**Tâche 1:**
D'après le texte extrait sur les missions du jeu, dans quelle langue les dialogues sont-ils doublés ?
**Tâche 2:**
Dans le texte extrait sur les missions du jeu, reformulez sous forme de liste le paragraphe qui commence par « On a aussi parfois » en conservant ses faits principaux.

**Texte extrait:**
On vous arrête tout de suite, il n'y a aucune quête du type "tuer X ennemis Y] ou "ramener tant de [composant X] possédé par [ennemi Y]" ou encore les fameuses "quêtes FedEx". Ici, on a des défenses d'alliés, des escortes, de l'infiltration, de la poursuite et parfois de la collecte via vos pouvoirs, mais le tout est bien intégré et il n'y a pas de schéma "prendre la quête au PNJ puis revenir une fois les objectifs remplis" (il est rare de revenir au PNJ, il est généralement avec nous au cœur de l'action). Le tout sans fenêtre de texte qu'on passe sans lire, tout est doublé (en anglais, sous-titres en français) et sans interrompre l'action puisque ce sont des dialogues tout au long de la mission. Ces missions peuvent être refusées et faites à n'importe quel moment. Les récompenses sont généralement de la monnaie, mais parfois bien plus utiles comme des améliorations de vaisseau voire des armes et objets aux pouvoirs spéciaux introuvables en boutique.
On a aussi parfois ce qui est communément nommé "événements dynamiques", c'est-à-dire des mini quêtes optionnelles qui apparaissent aléatoirement. Elles sont assez peu variées (défendre des alliés, attaquer un petit groupe d'ennemis, récolter des débris, dépanner un vaisseau...), mais elles sont courtes et constituent une petite source rapide et simple de monnaie... mais vous pouvez aussi y trouver des améliorations de vaisseau (rare) ou des extensions de pouvoir (les missions du type fermer des failles).
Bref, de bons points, le sentiment de "bouche-trou" n'est pas trop présent, la variété est au rendez-vous et certaines quêtes sont intéressantes à suivre.

**Données fournies:**

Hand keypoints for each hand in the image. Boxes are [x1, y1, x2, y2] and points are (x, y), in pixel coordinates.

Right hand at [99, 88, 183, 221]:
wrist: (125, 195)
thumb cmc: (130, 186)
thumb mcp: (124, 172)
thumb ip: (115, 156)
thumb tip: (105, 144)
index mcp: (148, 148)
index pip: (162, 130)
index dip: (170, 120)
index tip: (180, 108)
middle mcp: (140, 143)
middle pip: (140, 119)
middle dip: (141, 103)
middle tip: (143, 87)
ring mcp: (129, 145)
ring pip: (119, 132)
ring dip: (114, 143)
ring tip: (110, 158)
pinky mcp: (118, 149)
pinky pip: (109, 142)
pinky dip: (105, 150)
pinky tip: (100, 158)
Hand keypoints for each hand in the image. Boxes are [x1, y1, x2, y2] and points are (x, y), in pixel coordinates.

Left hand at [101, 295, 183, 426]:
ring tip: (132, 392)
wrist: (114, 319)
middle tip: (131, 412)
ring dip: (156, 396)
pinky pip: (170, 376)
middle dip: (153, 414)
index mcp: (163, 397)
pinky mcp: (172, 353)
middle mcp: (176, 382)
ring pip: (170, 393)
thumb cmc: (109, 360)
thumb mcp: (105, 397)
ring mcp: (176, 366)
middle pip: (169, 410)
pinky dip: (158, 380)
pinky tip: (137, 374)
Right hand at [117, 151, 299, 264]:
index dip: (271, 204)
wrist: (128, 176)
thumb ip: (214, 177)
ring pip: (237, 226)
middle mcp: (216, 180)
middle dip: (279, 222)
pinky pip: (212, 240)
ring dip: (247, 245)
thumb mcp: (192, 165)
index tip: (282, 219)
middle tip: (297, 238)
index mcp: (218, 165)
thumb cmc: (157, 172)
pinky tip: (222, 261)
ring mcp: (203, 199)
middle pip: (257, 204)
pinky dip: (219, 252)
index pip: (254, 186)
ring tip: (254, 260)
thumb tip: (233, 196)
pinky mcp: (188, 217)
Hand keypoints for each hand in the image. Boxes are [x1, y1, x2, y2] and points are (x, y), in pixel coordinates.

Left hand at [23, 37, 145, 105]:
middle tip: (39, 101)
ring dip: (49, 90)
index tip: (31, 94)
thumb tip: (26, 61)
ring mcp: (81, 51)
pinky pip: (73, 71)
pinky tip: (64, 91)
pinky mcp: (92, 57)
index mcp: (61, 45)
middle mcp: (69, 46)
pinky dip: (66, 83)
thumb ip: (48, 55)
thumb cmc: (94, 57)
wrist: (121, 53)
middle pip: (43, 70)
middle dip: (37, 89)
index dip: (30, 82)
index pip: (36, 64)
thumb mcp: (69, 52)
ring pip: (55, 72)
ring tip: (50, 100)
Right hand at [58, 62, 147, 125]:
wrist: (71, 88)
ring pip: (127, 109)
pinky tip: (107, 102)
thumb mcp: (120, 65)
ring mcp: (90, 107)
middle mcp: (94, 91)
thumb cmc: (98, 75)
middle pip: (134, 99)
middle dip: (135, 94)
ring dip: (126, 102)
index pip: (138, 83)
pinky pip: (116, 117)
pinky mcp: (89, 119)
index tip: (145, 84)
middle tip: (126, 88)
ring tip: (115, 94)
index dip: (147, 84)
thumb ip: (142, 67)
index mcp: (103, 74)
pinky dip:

**Réponse rédigée 1:**
En anglais, avec des sous-titres en français.

**Réponse rédigée 2:**
- Des « événements dynamiques » apparaissent parfois : ce sont des mini quêtes optionnelles qui surgissent aléatoirement.
- Ils sont peu variés : défense d'alliés, attaque d'un petit groupe d'ennemis, récolte de débris, dépannage d'un vaisseau, etc.
- Ils sont courts et rapportent facilement un peu de monnaie.
- Ils peuvent aussi donner des améliorations de vaisseau (rarement) ou des extensions de pouvoir (missions de fermeture de failles).